The bottom line here is that if you dread going to work because the environment is toxic, it could be time to leave your job.
3 – Non-Existent Work-Life Balance
You probably already know that I think work life balance is bullshit. I think that this idea of balance as a snapshot in time where everything is perfectly weighted half and half, that giving your work as much weight in your life as you give to the rest of your life is too much credit for work.
Life is too short to work at a job that takes every last drop of knowledge, creativity, and goodness inside of you. Patient care is a worthy pursuit but it should not be draining you 100%.
If enough clinical employees share that the workload and expectations are unreasonable, sometimes you can get another position approved. Sometimes you can get increased administrative time. Sometimes you can distribute the work differently. However, if none of those things are happening, non-existent work-life balance is a wonderful reason to leave your job.
4 – Poor Compensation
Whether it’s the benefits package, the schedule, your actual paycheck or you simply feel like you are not valued at work, all of those are reasons to consider moving on.
Part of this is quantifiable, numbers things like salary, retirement matching, Health insurance, paid time off and CME budget.

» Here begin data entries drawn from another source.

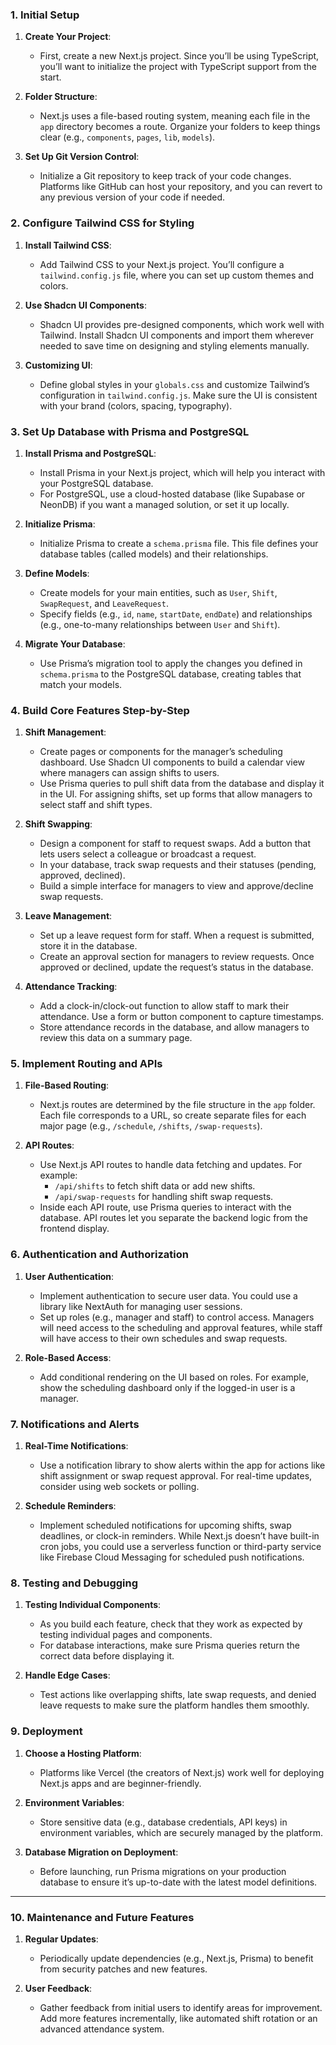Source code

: ### **1. Initial Setup**

1. **Create Your Project**:
   - First, create a new Next.js project. Since you’ll be using TypeScript, you’ll want to initialize the project with TypeScript support from the start.

2. **Folder Structure**:
   - Next.js uses a file-based routing system, meaning each file in the `app` directory becomes a route. Organize your folders to keep things clear (e.g., `components`, `pages`, `lib`, `models`).

3. **Set Up Git Version Control**:
   - Initialize a Git repository to keep track of your code changes. Platforms like GitHub can host your repository, and you can revert to any previous version of your code if needed.

### **2. Configure Tailwind CSS for Styling**

1. **Install Tailwind CSS**:
   - Add Tailwind CSS to your Next.js project. You’ll configure a `tailwind.config.js` file, where you can set up custom themes and colors.

2. **Use Shadcn UI Components**:
   - Shadcn UI provides pre-designed components, which work well with Tailwind. Install Shadcn UI components and import them wherever needed to save time on designing and styling elements manually.

3. **Customizing UI**:
   - Define global styles in your `globals.css` and customize Tailwind’s configuration in `tailwind.config.js`. Make sure the UI is consistent with your brand (colors, spacing, typography).

### **3. Set Up Database with Prisma and PostgreSQL**

1. **Install Prisma and PostgreSQL**:
   - Install Prisma in your Next.js project, which will help you interact with your PostgreSQL database.
   - For PostgreSQL, use a cloud-hosted database (like Supabase or NeonDB) if you want a managed solution, or set it up locally.

2. **Initialize Prisma**:
   - Initialize Prisma to create a `schema.prisma` file. This file defines your database tables (called models) and their relationships.

3. **Define Models**:
   - Create models for your main entities, such as `User`, `Shift`, `SwapRequest`, and `LeaveRequest`.
   - Specify fields (e.g., `id`, `name`, `startDate`, `endDate`) and relationships (e.g., one-to-many relationships between `User` and `Shift`).

4. **Migrate Your Database**:
   - Use Prisma’s migration tool to apply the changes you defined in `schema.prisma` to the PostgreSQL database, creating tables that match your models.

### **4. Build Core Features Step-by-Step**

1. **Shift Management**:
   - Create pages or components for the manager’s scheduling dashboard. Use Shadcn UI components to build a calendar view where managers can assign shifts to users.
   - Use Prisma queries to pull shift data from the database and display it in the UI. For assigning shifts, set up forms that allow managers to select staff and shift types.

2. **Shift Swapping**:
   - Design a component for staff to request swaps. Add a button that lets users select a colleague or broadcast a request.
   - In your database, track swap requests and their statuses (pending, approved, declined).
   - Build a simple interface for managers to view and approve/decline swap requests.

3. **Leave Management**:
   - Set up a leave request form for staff. When a request is submitted, store it in the database.
   - Create an approval section for managers to review requests. Once approved or declined, update the request’s status in the database.

4. **Attendance Tracking**:
   - Add a clock-in/clock-out function to allow staff to mark their attendance. Use a form or button component to capture timestamps.
   - Store attendance records in the database, and allow managers to review this data on a summary page.

### **5. Implement Routing and APIs**

1. **File-Based Routing**:
   - Next.js routes are determined by the file structure in the `app` folder. Each file corresponds to a URL, so create separate files for each major page (e.g., `/schedule`, `/shifts`, `/swap-requests`).

2. **API Routes**:
   - Use Next.js API routes to handle data fetching and updates. For example:
      - `/api/shifts` to fetch shift data or add new shifts.
      - `/api/swap-requests` for handling shift swap requests.
   - Inside each API route, use Prisma queries to interact with the database. API routes let you separate the backend logic from the frontend display.

### **6. Authentication and Authorization**

1. **User Authentication**:
   - Implement authentication to secure user data. You could use a library like NextAuth for managing user sessions.
   - Set up roles (e.g., manager and staff) to control access. Managers will need access to the scheduling and approval features, while staff will have access to their own schedules and swap requests.

2. **Role-Based Access**:
   - Add conditional rendering on the UI based on roles. For example, show the scheduling dashboard only if the logged-in user is a manager.

### **7. Notifications and Alerts**

1. **Real-Time Notifications**:
   - Use a notification library to show alerts within the app for actions like shift assignment or swap request approval. For real-time updates, consider using web sockets or polling.

2. **Schedule Reminders**:
   - Implement scheduled notifications for upcoming shifts, swap deadlines, or clock-in reminders. While Next.js doesn’t have built-in cron jobs, you could use a serverless function or third-party service like Firebase Cloud Messaging for scheduled push notifications.

### **8. Testing and Debugging**

1. **Testing Individual Components**:
   - As you build each feature, check that they work as expected by testing individual pages and components.
   - For database interactions, make sure Prisma queries return the correct data before displaying it.

2. **Handle Edge Cases**:
   - Test actions like overlapping shifts, late swap requests, and denied leave requests to make sure the platform handles them smoothly.

### **9. Deployment**

1. **Choose a Hosting Platform**:
   - Platforms like Vercel (the creators of Next.js) work well for deploying Next.js apps and are beginner-friendly.

2. **Environment Variables**:
   - Store sensitive data (e.g., database credentials, API keys) in environment variables, which are securely managed by the platform.

3. **Database Migration on Deployment**:
   - Before launching, run Prisma migrations on your production database to ensure it’s up-to-date with the latest model definitions.

---

### **10. Maintenance and Future Features**

1. **Regular Updates**:
   - Periodically update dependencies (e.g., Next.js, Prisma) to benefit from security patches and new features.

2. **User Feedback**:
   - Gather feedback from initial users to identify areas for improvement. Add more features incrementally, like automated shift rotation or an advanced attendance system.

Part of this is qualitative. How does working there make you feel?
Do you feel like a valued member of the team that has a vote? Does the administration understand what it is like to work at the bedside in the capacity that you are? Are your physician and nurse practitioner colleagues treated fairly, better than, or worse than you? Does your job realize that you have specific revenue generating value but that also you are valuable simply because you are a person?
You deserve absolutely positively without a doubt to feel valued at work. you deserve to be compensated fairly and generously for your knowledge, skills, and ability. Your paycheck as a PA should be something that you are proud of.
If your paycheck doesn’t make you proud, book a Negotiation Consult here. It’s an hour-long consultation where we review your current compensation and I offer you feedback on what you can ask for and how to ask this in a way that is gracious and effective.
If you are not valued at work and you don’t feel valued based on your compensation, it may be time to move on.
5 – You Don’t Like It
Yep, that is the entire reason. That is reason enough.
If you simply don’t enjoy what you are doing anymore, look to make a change. Now if you simply don’t like the content of what you are doing but you love certain aspects about your job, take the time to make a note of what you do enjoy.
How can you find a position within your current organization or department or specialty or outside of it where you get to do the things you love most about your job?
If you can objectively zoom out and look at your job and say these are the aspects that I enjoy the patient interaction the time spent doing this procedure and identify what you do enjoy, this will give you a leg up when you start to look for a new position.
Sometimes you have grown. Outgrowing your job from a skill standpoint is okay. Outgrowing your position from an ambition standpoint is perfectly normal. Deciding that it is time to move on simply because you don’t enjoy the place that you are working, the patients that you are taking care of, or even the specialty that you are in is okay.
Use The Decision Framework to help you decide if it’s time to stay or go or head on back to episode 123 How to Know If It’s Time to Quit Your Job for me to walk you through using your mind or your gut to decide if it’s time to stay or go.
If I could go back and tell myself anything earlier in my career, one of the pieces of advice I would relay would be to be more proactive about my job changes. It doesn’t feel good to wait until you are so frustrated and unhappy you cannot imagine working another day in your life at the place you are leaving.
Be agile. Be proactive. Be looking for opportunities for what’s next for you in your career!